--- Start ENTRIES SHOWN ---
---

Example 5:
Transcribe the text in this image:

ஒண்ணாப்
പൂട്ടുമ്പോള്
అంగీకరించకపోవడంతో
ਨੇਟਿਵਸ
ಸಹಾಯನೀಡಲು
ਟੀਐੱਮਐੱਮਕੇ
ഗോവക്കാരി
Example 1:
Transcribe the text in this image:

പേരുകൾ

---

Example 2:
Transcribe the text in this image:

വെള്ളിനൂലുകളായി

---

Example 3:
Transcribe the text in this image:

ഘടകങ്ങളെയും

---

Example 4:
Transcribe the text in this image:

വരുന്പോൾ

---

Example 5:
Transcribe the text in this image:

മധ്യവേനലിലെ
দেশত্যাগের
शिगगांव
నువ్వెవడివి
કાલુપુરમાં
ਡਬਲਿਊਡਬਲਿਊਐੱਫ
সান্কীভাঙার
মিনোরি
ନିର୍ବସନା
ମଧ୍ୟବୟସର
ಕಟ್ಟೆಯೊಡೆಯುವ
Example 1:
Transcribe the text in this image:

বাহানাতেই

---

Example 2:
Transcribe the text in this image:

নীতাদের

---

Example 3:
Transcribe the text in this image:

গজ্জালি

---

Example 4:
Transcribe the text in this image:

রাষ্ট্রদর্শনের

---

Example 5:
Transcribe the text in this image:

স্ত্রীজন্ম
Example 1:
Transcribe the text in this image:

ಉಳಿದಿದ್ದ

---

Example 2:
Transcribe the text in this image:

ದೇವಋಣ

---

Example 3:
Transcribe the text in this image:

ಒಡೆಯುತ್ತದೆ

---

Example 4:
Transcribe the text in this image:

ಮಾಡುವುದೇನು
--- End ENTRIES SHOWN ---
(STATED GOAL)
Copy every line of the listing above, keeping each character unchanged.

(FINAL ANSWER)
---

Example 5:
Transcribe the text in this image:

ஒண்ணாப்
പൂട്ടുമ്പോള്
అంగీకరించకపోవడంతో
ਨੇਟਿਵਸ
ಸಹಾಯನೀಡಲು
ਟੀਐੱਮਐੱਮਕੇ
ഗോവക്കാരി
Example 1:
Transcribe the text in this image:

പേരുകൾ

---

Example 2:
Transcribe the text in this image:

വെള്ളിനൂലുകളായി

---

Example 3:
Transcribe the text in this image:

ഘടകങ്ങളെയും

---

Example 4:
Transcribe the text in this image:

വരുന്പോൾ

---

Example 5:
Transcribe the text in this image:

മധ്യവേനലിലെ
দেশত্যাগের
शिगगांव
నువ్వెవడివి
કાલુપુરમાં
ਡਬਲਿਊਡਬਲਿਊਐੱਫ
সান্কীভাঙার
মিনোরি
ନିର୍ବସନା
ମଧ୍ୟବୟସର
ಕಟ್ಟೆಯೊಡೆಯುವ
Example 1:
Transcribe the text in this image:

বাহানাতেই

---

Example 2:
Transcribe the text in this image:

নীতাদের

---

Example 3:
Transcribe the text in this image:

গজ্জালি

---

Example 4:
Transcribe the text in this image:

রাষ্ট্রদর্শনের

---

Example 5:
Transcribe the text in this image:

স্ত্রীজন্ম
Example 1:
Transcribe the text in this image:

ಉಳಿದಿದ್ದ

---

Example 2:
Transcribe the text in this image:

ದೇವಋಣ

---

Example 3:
Transcribe the text in this image:

ಒಡೆಯುತ್ತದೆ

---

Example 4:
Transcribe the text in this image:

ಮಾಡುವುದೇನು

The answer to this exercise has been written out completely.